Court of Appeal  •  Civil Appeal 228 of 2007  •  9 Oct 2008  •  Kenya

Coram
Emmanuel Okello O'Kubasu, Daniel Kennedy Sultani Aganyanya, Joyce Adhiambo Aluoch

Judgement

RULING OF THE COURT

In an application dated and filed in the court registry on 29th November 2007, the applicant, Central Bank of Kenya, seeks the striking out of the Record of Appeal lodged in this Court on 24th day of October 2007 and that the costs attendant thereto be awarded to the applicant. It is supported by the affidavit deponed to by counsel for the applicant which has only one ground, namely that though the Record of Appeal was lodged in court as aforesaid, it was not until 19th November 2007 that the same was served upon his firm. He referred the Court to an annexure marked A on the affidavit which has the endorsement of the date of service on page 209 of the record of appeals dated 19th November, 2007. The same affidavit then states that the record of appeal should be struck out because it was not served upon the appellant (1st respondent) within the period prescribed by the Rules of this Court. There were no affidavits in reply to the application probably because the respondents were of the view that issues involved therein were purely of law.

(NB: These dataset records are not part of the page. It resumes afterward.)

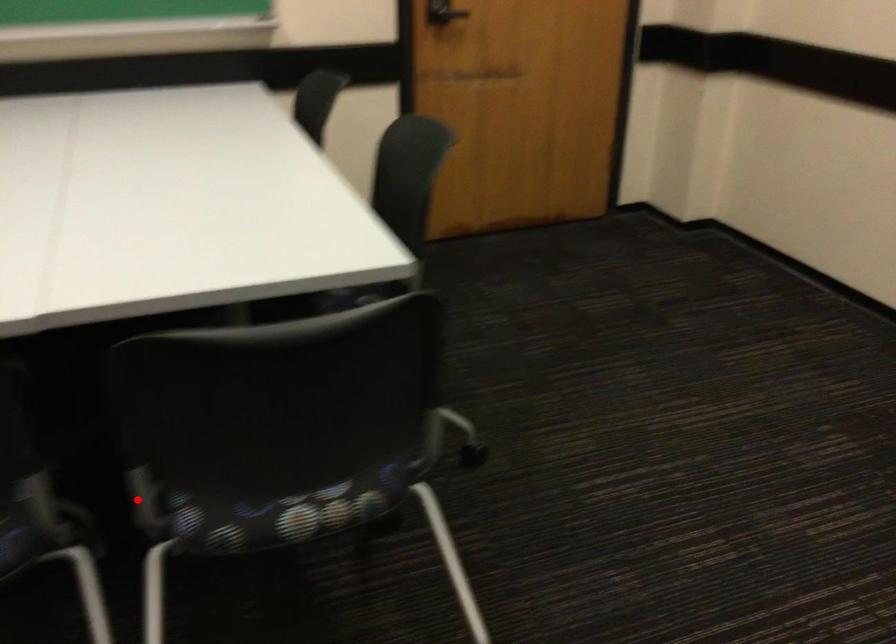
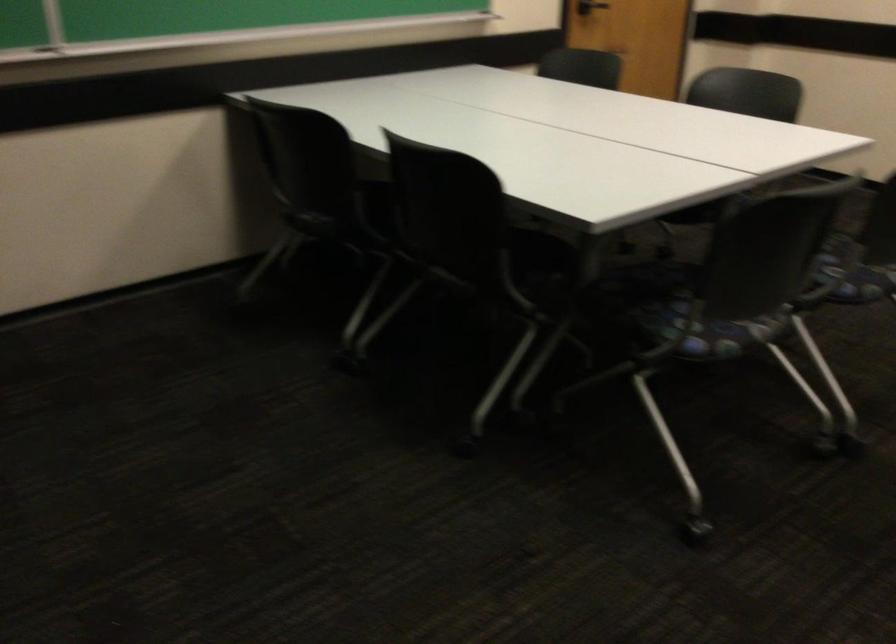
Locate, in the second image, the point that corresponds to the highlighted location in the first image.

(853, 272)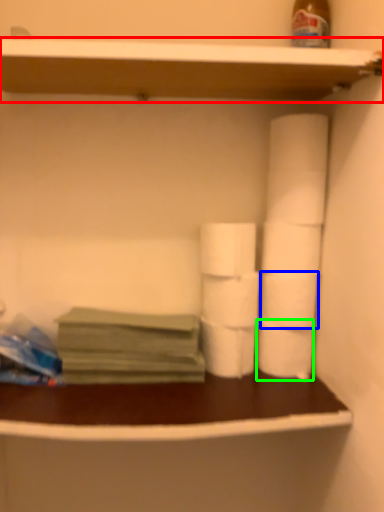
Question: Estimate the real-world distances between objects in this image. Which object is closer to shelf (highlighted by a red box), toilet paper (highlighted by a blue box) or toilet paper (highlighted by a green box)?

Choices:
 (A) toilet paper
 (B) toilet paper

Answer: (A)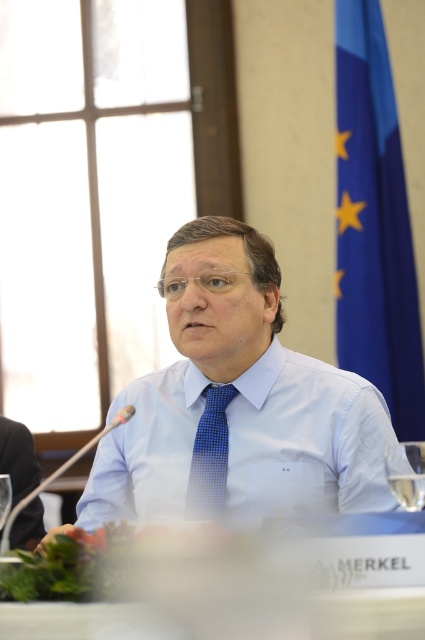
You are an event organizer preparing for a photo shoot in this conference room. You need to ensure that the light blue shirt at center and the blue dotted tie at center are visible in the frame. Given their sizes, which object should you focus on first to ensure both are in the shot?

The light blue shirt at center has a greater height compared to the blue dotted tie at center, so you should focus on framing the light blue shirt at center first since it is larger and will require more space in the photo.

You are attending a conference and see the light blue shirt at center and the blue dotted tie at center. Which one is closer to you?

The light blue shirt at center is closer to you since it is in front of the blue dotted tie at center.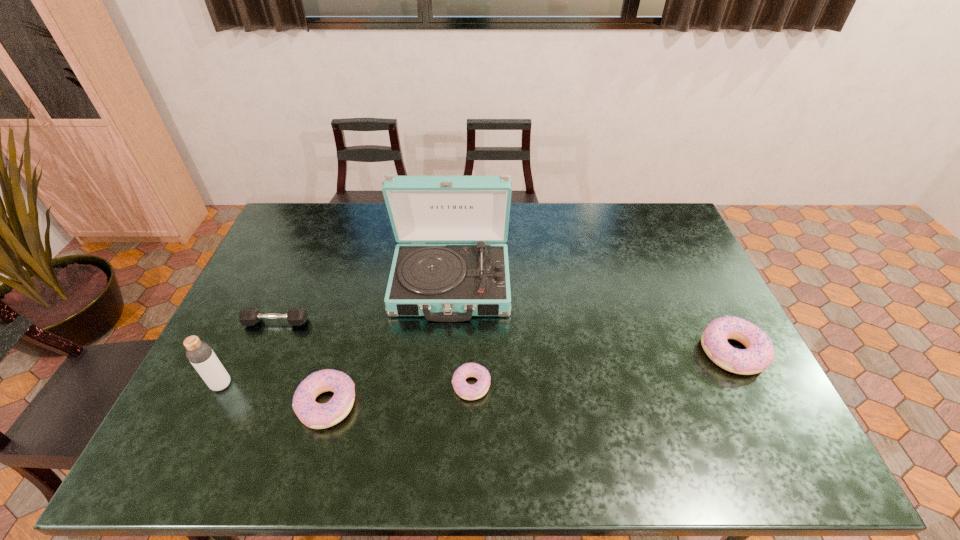
The width and height of the screenshot is (960, 540). In order to click on the second tallest doughnut in this screenshot , I will do `click(314, 415)`.

Identify the location of the third object from left to right. This screenshot has height=540, width=960. (314, 415).

Find the location of a particular element. the shortest object is located at coordinates (464, 390).

The image size is (960, 540). I want to click on the second doughnut from left to right, so click(x=464, y=390).

I want to click on the rightmost doughnut, so click(x=760, y=353).

Where is `dumbbell`? dumbbell is located at coordinates (249, 316).

The image size is (960, 540). Identify the location of the fifth shortest object. (199, 353).

Locate an element on the screen. The width and height of the screenshot is (960, 540). record player is located at coordinates (443, 282).

Where is `free space located on the right of the second tallest doughnut`? The width and height of the screenshot is (960, 540). free space located on the right of the second tallest doughnut is located at coordinates (488, 404).

Image resolution: width=960 pixels, height=540 pixels. What are the coordinates of `vacant region located on the right of the second doughnut from right to left` in the screenshot? It's located at (583, 385).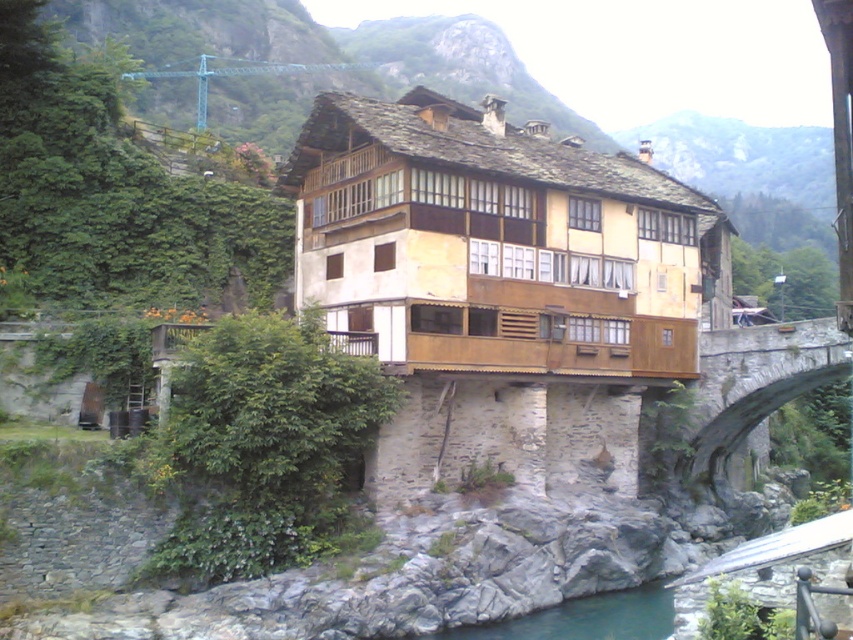
Is point (796, 352) closer to camera compared to point (563, 637)?

No, it is behind (563, 637).

Where is `stone arch bridge at right`? This screenshot has width=853, height=640. stone arch bridge at right is located at coordinates (756, 381).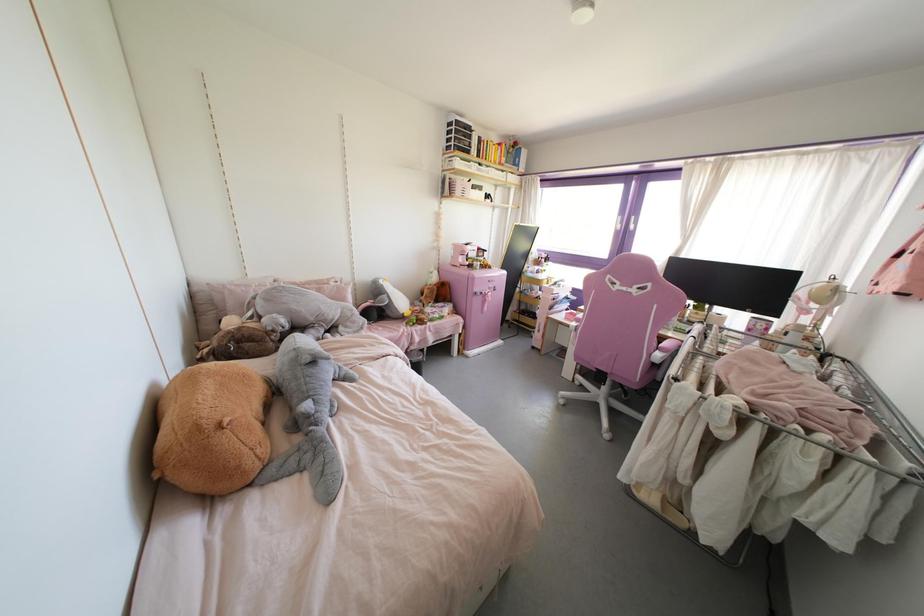
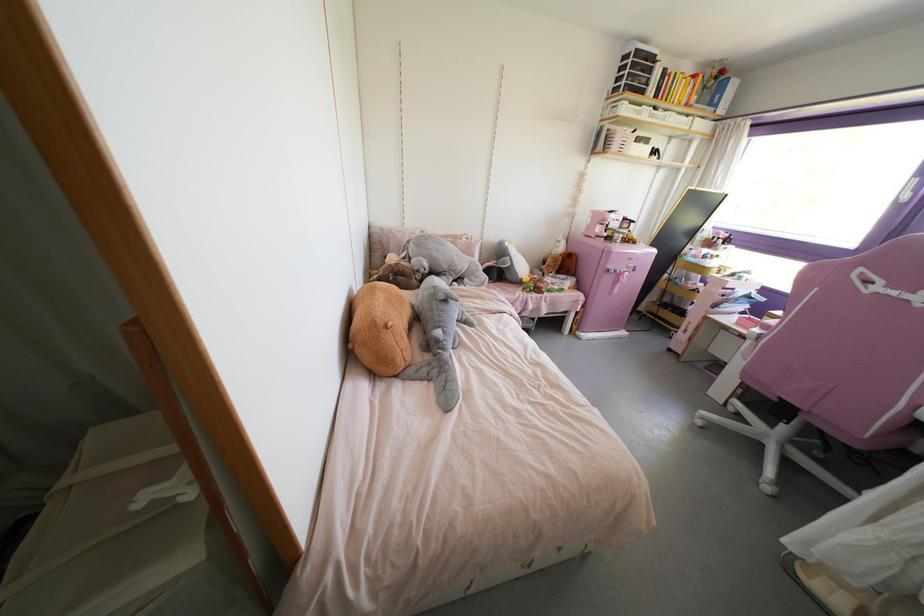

Counsel for the parties appeared before us on 16th September 2008 to present their respective submissions. Mr. Ougo representing the applicant repeated what was contained in the application and the supporting affidavit, namely that although the record of appeal was lodged in court on 24th October 2007, it was not until 19th November 2007 when it was served upon his firm. According to counsel this was beyond the period allowed by the rules; therefore the record of appeal was incompetent and should be struck out with costs.

Mr. Kiarie, Counsel for the first respondent submitted that he could only have served the record of appeal to the applicant within the requisite period if notice of address for service had been supplied as required by rule 78(a) and (b) of the Court of Appeal Rules but since there was no evidence of compliance with that rule, then the application was incompetent and ought to be struck out with costs.

Mr. Odera, counsel for the 2nd respondent opposed the application and stated that it did not show when the record of appeal was served except to show when the certificate of delay was received. He adopted the submissions of counsel for the 1st respondent and prayed that the application be struck out with costs. Mr. Nyairo counsel for the 3rd respondent adopted submissions of counsel for the 1st and 2nd respondents and had nothing more to add.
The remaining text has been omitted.